### ASSIGNED TASK
Please copy each line below that contains the word "космические".

————————

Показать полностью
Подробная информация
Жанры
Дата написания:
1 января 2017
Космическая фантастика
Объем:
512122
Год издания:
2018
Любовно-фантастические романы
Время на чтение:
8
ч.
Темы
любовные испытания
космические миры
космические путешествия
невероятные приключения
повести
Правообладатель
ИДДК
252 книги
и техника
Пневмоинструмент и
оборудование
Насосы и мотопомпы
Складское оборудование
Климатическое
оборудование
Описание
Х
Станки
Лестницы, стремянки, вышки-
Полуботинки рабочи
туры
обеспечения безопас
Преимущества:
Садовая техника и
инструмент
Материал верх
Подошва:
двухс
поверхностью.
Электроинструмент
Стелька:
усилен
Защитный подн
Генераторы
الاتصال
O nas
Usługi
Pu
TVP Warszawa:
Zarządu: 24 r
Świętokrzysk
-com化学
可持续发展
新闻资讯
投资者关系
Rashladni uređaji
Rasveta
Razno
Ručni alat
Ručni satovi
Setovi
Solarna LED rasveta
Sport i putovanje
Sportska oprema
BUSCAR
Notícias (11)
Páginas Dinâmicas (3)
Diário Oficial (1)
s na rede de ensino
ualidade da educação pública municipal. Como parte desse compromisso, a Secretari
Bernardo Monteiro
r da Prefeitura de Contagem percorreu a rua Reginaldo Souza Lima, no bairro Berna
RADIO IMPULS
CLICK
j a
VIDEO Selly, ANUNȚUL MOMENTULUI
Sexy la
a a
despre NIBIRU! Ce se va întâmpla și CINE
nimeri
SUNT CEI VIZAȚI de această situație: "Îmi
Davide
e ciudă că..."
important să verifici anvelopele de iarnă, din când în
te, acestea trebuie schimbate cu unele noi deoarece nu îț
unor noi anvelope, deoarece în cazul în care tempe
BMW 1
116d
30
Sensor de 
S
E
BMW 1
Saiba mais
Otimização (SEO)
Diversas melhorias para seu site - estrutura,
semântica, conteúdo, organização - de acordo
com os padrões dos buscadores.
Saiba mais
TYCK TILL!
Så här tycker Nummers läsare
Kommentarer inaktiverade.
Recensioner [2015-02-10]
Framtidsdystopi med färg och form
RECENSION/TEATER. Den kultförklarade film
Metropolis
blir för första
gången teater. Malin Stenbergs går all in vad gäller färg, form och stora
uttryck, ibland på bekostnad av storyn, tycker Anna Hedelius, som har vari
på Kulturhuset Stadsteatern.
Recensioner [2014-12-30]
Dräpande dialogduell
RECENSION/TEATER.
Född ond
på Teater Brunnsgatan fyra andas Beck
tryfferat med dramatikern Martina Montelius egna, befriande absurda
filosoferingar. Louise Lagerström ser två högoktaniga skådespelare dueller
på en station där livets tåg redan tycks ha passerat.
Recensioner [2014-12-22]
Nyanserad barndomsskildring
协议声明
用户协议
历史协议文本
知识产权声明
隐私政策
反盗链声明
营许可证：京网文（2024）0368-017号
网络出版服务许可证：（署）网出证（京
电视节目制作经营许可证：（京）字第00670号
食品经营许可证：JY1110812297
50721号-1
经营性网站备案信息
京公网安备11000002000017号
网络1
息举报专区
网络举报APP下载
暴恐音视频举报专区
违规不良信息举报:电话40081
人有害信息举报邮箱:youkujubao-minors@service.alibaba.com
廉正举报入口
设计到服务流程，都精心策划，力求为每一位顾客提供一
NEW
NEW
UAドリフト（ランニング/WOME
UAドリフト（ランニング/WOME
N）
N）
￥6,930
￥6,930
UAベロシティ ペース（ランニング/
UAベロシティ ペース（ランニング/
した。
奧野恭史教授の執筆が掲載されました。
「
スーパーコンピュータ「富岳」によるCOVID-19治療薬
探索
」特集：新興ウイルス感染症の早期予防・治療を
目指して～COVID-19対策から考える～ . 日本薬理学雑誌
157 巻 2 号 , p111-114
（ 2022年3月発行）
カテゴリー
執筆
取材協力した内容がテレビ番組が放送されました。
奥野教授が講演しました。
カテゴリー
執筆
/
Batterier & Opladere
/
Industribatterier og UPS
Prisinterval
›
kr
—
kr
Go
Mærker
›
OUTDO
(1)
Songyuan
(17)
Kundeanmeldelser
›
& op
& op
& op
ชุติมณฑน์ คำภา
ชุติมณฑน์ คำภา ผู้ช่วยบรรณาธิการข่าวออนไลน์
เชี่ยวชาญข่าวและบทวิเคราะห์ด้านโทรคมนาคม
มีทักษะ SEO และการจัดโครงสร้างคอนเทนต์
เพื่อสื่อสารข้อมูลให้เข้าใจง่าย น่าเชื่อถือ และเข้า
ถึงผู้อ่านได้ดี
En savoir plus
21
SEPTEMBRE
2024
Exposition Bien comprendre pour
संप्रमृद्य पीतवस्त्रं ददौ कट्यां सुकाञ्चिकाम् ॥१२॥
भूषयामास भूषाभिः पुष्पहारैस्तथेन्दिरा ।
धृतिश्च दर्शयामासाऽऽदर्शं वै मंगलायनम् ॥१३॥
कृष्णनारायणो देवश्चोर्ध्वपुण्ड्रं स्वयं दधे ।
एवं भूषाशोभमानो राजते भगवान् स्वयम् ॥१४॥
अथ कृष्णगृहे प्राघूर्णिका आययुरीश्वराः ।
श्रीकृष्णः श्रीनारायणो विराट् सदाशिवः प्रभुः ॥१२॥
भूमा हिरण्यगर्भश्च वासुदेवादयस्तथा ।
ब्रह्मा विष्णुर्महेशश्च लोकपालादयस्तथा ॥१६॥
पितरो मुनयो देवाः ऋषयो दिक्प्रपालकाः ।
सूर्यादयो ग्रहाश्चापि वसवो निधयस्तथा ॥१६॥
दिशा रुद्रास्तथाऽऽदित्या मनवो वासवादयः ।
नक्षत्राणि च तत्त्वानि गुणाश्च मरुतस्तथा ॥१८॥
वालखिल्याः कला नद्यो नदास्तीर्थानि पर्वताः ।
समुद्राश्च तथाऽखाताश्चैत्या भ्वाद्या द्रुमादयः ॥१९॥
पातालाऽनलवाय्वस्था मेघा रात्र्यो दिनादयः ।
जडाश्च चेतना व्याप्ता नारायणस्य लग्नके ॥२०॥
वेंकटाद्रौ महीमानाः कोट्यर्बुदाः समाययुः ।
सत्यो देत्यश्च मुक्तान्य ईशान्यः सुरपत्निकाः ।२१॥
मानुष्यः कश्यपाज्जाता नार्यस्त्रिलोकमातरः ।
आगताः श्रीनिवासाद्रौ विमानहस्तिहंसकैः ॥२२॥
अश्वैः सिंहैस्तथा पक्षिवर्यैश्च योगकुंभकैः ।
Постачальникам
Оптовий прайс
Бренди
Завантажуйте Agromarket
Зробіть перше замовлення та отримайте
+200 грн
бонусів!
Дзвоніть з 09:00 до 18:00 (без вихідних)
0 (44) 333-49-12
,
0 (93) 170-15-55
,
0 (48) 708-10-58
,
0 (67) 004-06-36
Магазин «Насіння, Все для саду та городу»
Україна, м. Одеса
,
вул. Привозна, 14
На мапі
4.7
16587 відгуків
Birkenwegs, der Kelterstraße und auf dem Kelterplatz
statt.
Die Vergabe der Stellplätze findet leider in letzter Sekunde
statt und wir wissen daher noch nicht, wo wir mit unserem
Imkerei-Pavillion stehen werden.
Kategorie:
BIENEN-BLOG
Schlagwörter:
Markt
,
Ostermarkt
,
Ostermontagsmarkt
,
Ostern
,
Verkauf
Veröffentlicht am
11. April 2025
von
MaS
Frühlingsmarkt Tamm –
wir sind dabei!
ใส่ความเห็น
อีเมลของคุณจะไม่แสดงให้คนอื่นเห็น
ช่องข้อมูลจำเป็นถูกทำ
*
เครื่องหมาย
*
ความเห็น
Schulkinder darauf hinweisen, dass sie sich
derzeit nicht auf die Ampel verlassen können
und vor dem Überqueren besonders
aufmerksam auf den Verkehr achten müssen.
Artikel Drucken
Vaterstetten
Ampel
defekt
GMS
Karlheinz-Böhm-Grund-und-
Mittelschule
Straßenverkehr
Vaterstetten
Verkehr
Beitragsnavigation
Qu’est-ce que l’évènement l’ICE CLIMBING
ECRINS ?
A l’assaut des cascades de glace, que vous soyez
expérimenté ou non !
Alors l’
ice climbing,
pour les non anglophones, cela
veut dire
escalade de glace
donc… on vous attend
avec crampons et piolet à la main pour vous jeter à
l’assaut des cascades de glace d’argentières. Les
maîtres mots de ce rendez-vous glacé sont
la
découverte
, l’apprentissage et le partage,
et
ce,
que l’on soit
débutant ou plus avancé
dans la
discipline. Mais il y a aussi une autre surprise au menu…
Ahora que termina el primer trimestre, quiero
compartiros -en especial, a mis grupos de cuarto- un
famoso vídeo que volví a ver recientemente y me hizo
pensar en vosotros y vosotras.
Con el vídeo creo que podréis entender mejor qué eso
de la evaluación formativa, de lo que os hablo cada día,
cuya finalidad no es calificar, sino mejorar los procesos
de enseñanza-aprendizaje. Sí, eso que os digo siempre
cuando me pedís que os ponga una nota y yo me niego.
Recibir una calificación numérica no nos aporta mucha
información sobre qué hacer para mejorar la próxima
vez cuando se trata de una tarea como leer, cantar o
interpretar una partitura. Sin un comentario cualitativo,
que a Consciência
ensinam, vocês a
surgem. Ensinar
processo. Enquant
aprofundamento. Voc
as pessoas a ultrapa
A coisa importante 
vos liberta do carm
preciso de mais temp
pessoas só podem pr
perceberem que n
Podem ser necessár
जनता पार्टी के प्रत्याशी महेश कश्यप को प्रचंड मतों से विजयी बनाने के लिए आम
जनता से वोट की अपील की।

————————

### ANSWER FOR THIS EXERCISE
космические миры
космические путешествия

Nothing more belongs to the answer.